## [操作要求]
(1) 请抄录Flex与Bison介绍一文中的一段，从含有“alpha = beta”的那几个字开始，到“间使用仅有的%%来进行分隔。”结束。
(2) 请把Flex与Bison介绍一文中的“Flex和Bison都是用来生成程序的工具。”这句话译成英文。
(3) 根据Flex与Bison介绍一文，编译时要链接flex对应的哪个库文件？

## [研读文本]
>>>
Flex与Bison基础概念介绍

Sep 24, 2018 5 min read Flex

Flex介绍

Flex和Bison都是用来生成程序的工具。编译器的工作主要可以分解成两个方面：词法分析与语法分析

词法分析(lexical analysis 或Scanning): 将输入分割成一个个有意义的词块，称之为记号token
语法分析(syntax analysis 或prsing): 这是确定这些记号是如何彼此关联的。

一个小的例子：

alpha = beta + gamma;

词法分析器是将这些代码分解成一些token: alpha, 等号， beta, 加号， gamma和分号。接下来语法分析器就需要确定beta + gamma是一个表达式，而这个表达式被赋值给了alpha。

Flex例子

第一个简单的Flex例子

我们使用flex来实现一个文件的行数，单词数和字符数统计程序。包含两个文件main.cpp以及flex语言的scan.l。

Flex部分的程序代码

首先介绍scan.l程序，介绍程序之前我们需要先了解一些flex的语法。Flex的程序主要包含三个部分，各个部分之间使用仅有的%%来进行分隔。

第一部分：包含声明和选项设置
第二部分：包含一些力的模式和动作
第三部分：这部分是C代码，会被拷贝到生成的词法分析器（对应代码是由scan.l文件转换得到的lex.yy.c）里面的最后的位置。

%{
#include <iostream>
  int lines = 0;
  int words = 0;
  int chars = 0;
%}
word      [a-zA-Z]+

%%
{word}        { ++words; chars += strlen(yytext); }
"\n"          { ++lines; ++chars; }
.             { chars += strlen(yytext); }
%%
int yywrap() { return 1; }

在第一部分的%{ }%之间代码会被拷贝到C文件lex.yy.c文件的开头部分。

第二部分，每个模式在第一行的开头位置，而后面是模式匹配时所需要执行程度C代码。这里的C代码就是{和}之间的一行或者多行代码。

模式必须在行首出现，因为Flex会把空白开始的行都是代码而把它们复制到生成的c程序中

说明. { chars += strlen(yytext); }这个位置使用了一个变量yytext,这边变量总是被设置为指向本次匹配的输入文本。

第三部分的代码，是直接拷贝到lex.yy.c文件的最后一部分的:

接下来编译这个文件,编译的时候，使用flex对应的库文件-lfl进行链接。

flex scan.l
gcc lex.yy.c -lfl

Main函数实现最后的打印功能

在Main()函数里面，我们调用flex提供的词法分析例程yylex(),

#include <iostream>
int yylex();

extern int words;
extern int lines;
extern int chars;

int main() {
  yylex();
  std::cout << "words: " << words << std::endl;
  std::cout << "lines: " << lines << std::endl;
  std::cout << "chars: " << chars << std::endl;
  return 0;
}

运行结果，使用wc命令进行对比判断：

在这里我们为了方便可以使用Markfile来进行编译的管理，Makefile文件如下：

CCC = g++
LEX = flex
CFLAGS = -Wall
LEXFLAGS = -Wno-unused

OBJS = main.o lex.yy.o

run: $(OBJS)
<<<
## [提取条目]
>>>
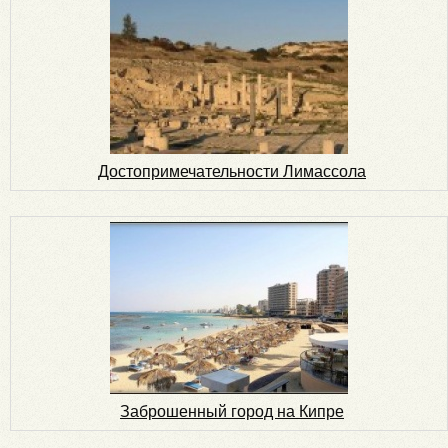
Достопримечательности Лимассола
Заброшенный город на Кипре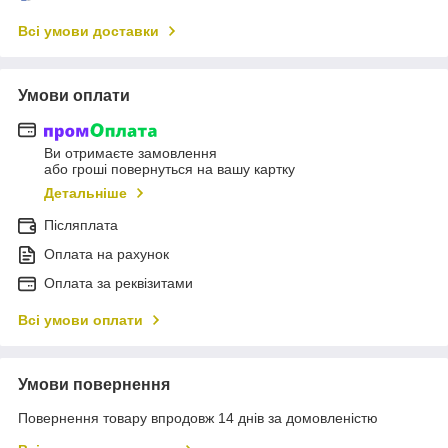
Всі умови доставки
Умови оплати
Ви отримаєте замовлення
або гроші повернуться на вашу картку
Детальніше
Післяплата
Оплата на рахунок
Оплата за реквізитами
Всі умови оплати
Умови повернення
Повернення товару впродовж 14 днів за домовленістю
<<<
>>>
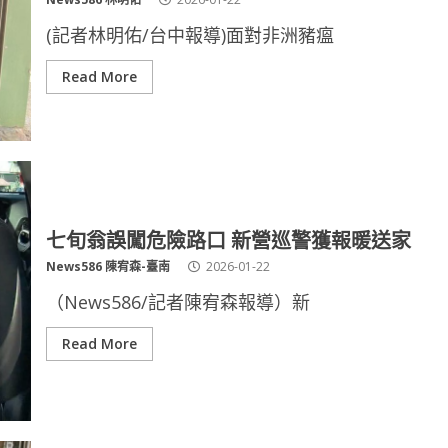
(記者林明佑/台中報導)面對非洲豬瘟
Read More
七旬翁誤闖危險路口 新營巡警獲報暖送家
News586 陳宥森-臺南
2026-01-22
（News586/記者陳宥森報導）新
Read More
<<<
>>>
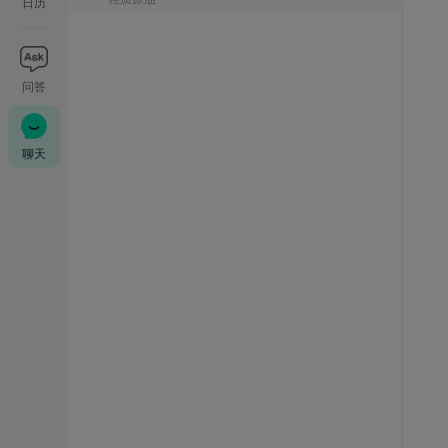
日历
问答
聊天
<<<
## [练习答案]
(1)
alpha = beta + gamma;

词法分析器是将这些代码分解成一些token: alpha, 等号， beta, 加号， gamma和分号。接下来语法分析器就需要确定beta + gamma是一个表达式，而这个表达式被赋值给了alpha。

Flex例子

第一个简单的Flex例子

我们使用flex来实现一个文件的行数，单词数和字符数统计程序。包含两个文件main.cpp以及flex语言的scan.l。

Flex部分的程序代码

首先介绍scan.l程序，介绍程序之前我们需要先了解一些flex的语法。Flex的程序主要包含三个部分，各个部分之间使用仅有的%%来进行分隔。

(2) Flex and Bison are both tools used to generate programs.

(3) -lfl